The government will also need to consider how it appoints the Board. Anderson was appointed by the Home Secretary in a process which he has described as ‘intriguing, if indefensible’. Since then, he has succeeded in making the appointment process more transparent. Future Independent Reviewers were to be chosen by Ministers in ‘an open, fair and merit-based process’ from a ‘list of appointable candidates’. This should be the minimum appointment procedure for members of the new Board. A more preferable process would be to advertise the position in an open competition. The government also needs to think about the length of term and re-appointment procedures. The Independent Reviewer is appointed for three years, renewable up to a period of ten years. Three years is a very short period of time for new appointees to get aboard such a complex area of law. The government might instead give consideration to establishing a system of rolling appointments for non-renewable five year periods.
The government will then need to consider the Board’s terms of reference. As it stands, the Board will be required to advise the government on whether anti-terrorism legislation ‘is sufficient to meet the threat and adequately takes account of privacy and liberty concerns.’ Given recent revelations about the extent to which government agencies have infringed citizens’ right to privacy, it is perhaps understandable that this has been prioritised. However, some of the UK’s anti-terrorism laws, such as those which impose Terrorism Prevention and Investigation Measures on persons only suspected (but not convicted) of terrorist behaviours, pose a far greater challenge to other traditional rights.
The government will also need to think about what powers the Board will require. In order to be meaningful, a review must have full access to all relevant information. The Independent Reviewer currently has no statutory power to access material from the intelligence and security services or the government, however according to Anderson, it has been granted on trust, based on the establishment of strong relationships between the reviewer and those agencies. Anderson has suggested that for the same access to be granted to the Board, it will need to be ‘backed both by watertight statutory guarantees and by the full institutional cooperation of agencies’.

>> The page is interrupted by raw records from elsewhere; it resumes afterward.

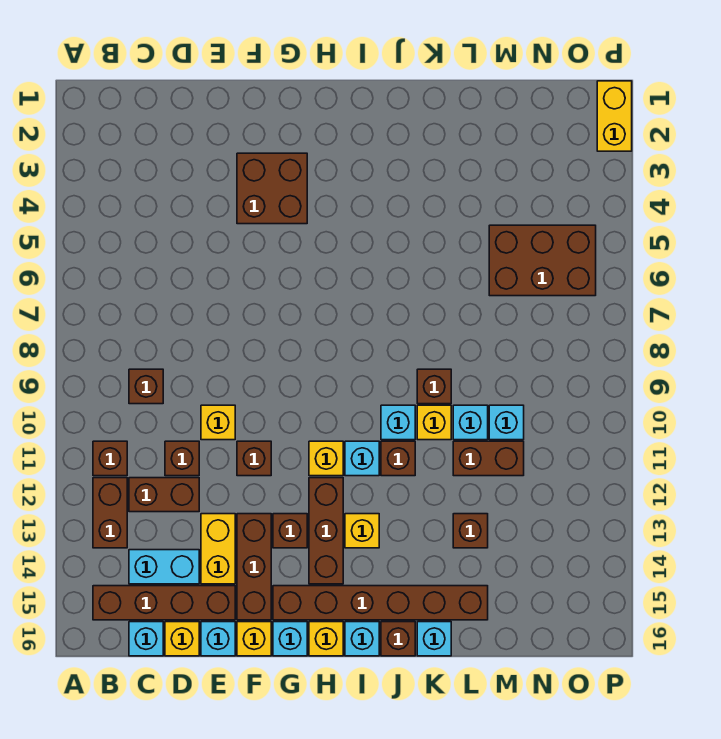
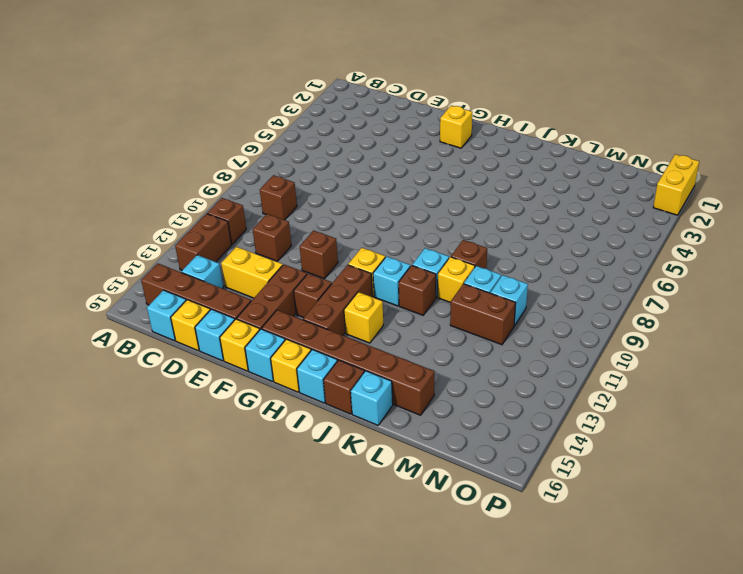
brown brick C12:D12 level 1 -> none
cyan brick C14:D14 level 1 -> cyan brick C14 level 1
yellow brick E10 level 1 -> yellow brick G2 level 1
yellow brick E13:E14 level 1 -> yellow brick D13:E13 level 1
brown brick F3:G4 level 1 -> none
brown brick L13 level 1 -> none
brown brick M5:O6 level 1 -> none

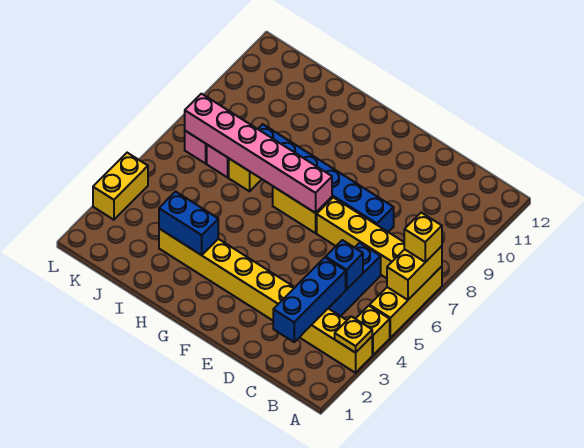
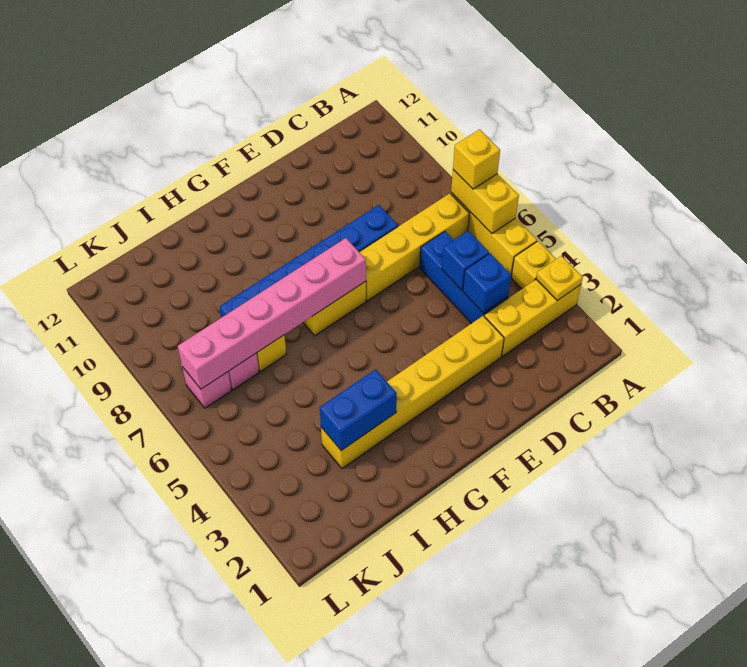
blue brick C2:C4 level 2 -> blue brick C4 level 2
yellow brick L3:L4 level 1 -> none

Finally, the government needs to consider the Board’s reporting requirements. Currently, the government must table the Independent Reviewer’s reports to the parliament ‘on receipt’. The government may delay publication of the reports for only enough time to ensure that they contain no information which, if disclosed, might prejudice national security. Whilst disclosure is a legitimate concern, the procedure for determining national security information must be transparent. The government should not have final censorship over the new Board’s reports. Additionally, the government should be required to provide an official response to the Board, particularly where laws are not subject to annual renewal and parliamentary debate.
These are just some of the factors which will need to be considered when the government proposes its new Privacy and Civil Liberties Board. Otherwise, we will be worse off than the current system of independent review.